18.3.2019
DE
Amtsblatt der Europäischen Union
C 103/53
Klage, eingereicht am 23. Januar 2019 — Dansk Erhverv/Kommission
(Rechtssache T-47/19)
(2019/C 103/69)
Verfahrenssprache: Englisch
Parteien
Kläger: Dansk Erhverv (Kopenhagen, Dänemark) (Prozessbevollmächtigter: Rechtsanwalt T. Mygind)

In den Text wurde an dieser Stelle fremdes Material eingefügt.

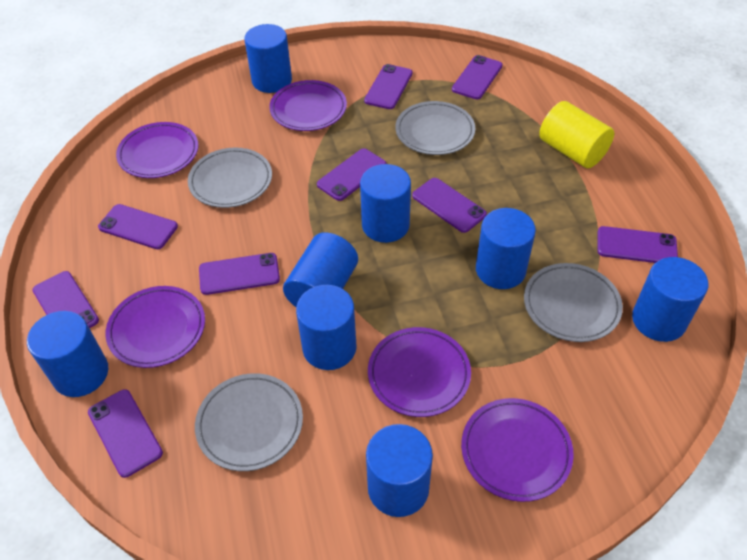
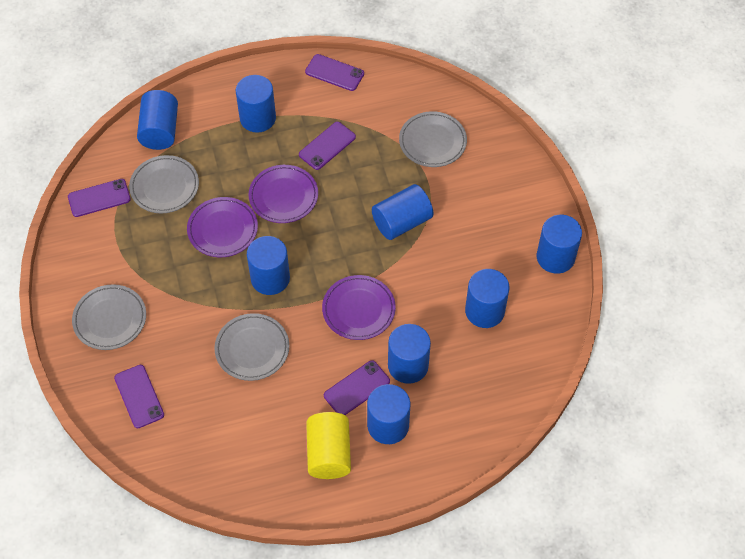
purple phone: 9 -> 5
purple plate: 5 -> 3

Beklagte: Europäische Kommission
Anträge
Der Kläger beantragt,
—
den Beschluss der Kommission C(2018) 6315 final vom 4. Oktober 2018, Staatliche Beihilfe SA.44865 (2016/FC) — Deutschland — Mutmaßliche staatliche Beihilfe an grenznahe norddeutsche Getränkehändler, für nichtig zu erklären;
—
der Kommission die Kosten aufzuerlegen.
Klagegründe und wesentliche Argumente
Die Klage wird auf einen Grund gestützt, mit dem der Kläger geltend macht, dass die Kommission die Verfahrensrechte des Klägers als Beteiligten nach Art. 108 Abs. 2 AEUV und den Art. 4 Abs. 4, 12 Abs. 1 und 24 Abs. 1 der Verordnung über das Verfahren (1) dadurch verletzt habe, dass sie trotz der erheblichen Schwierigkeiten, die bei der Beurteilung der in der Beschwerde aufgeworfenen beihilferechtlichen Fragen in Bezug auf die verwaltungsbehördliche Praxis der „Exporterklärung“ und insbesondere in Bezug auf die Befreiung der Grenzhändler von der Verpflichtung, ein Pfand zu erheben und damit die Mehrwertsteuer auf den Pfandbetrag zu zahlen, sowie die Befreiung von Bußgeldern wegen Verstößen gegen die Pfanderhebungspflichten nach dem deutschen Pfandsystem für Dosengetränke aufgetreten seien, nicht das in Art. 108 Abs. 2 AEUV vorgesehene förmliche Prüfverfahren eröffnet habe. Die Kommission habe daher Rechtsfehler und offensichtliche Beurteilungsfehler hinsichtlich des Sachverhalts begangen, und zwar erstens im Hinblick auf die Vereinbarkeit der Praxis der „Exporterklärung“ mit den Verpflichtungen Deutschlands nach Art. 4 Abs. 3 AEUV, der Verpackungsrichtlinie (2) und dem Verursacherprinzip und mit den Pfanderhebungsvoraussetzungen nach der anwendbaren deutschen Verpackungsverordnung. Zweitens habe die Kommission sich im Hinblick auf die Wirkungen der staatlichen Beihilfe auf die Einnahmen aus der Mehrwertsteuer geirrt, die Deutschland aufgrund der Praxis der „Exporterklärung“ entgingen.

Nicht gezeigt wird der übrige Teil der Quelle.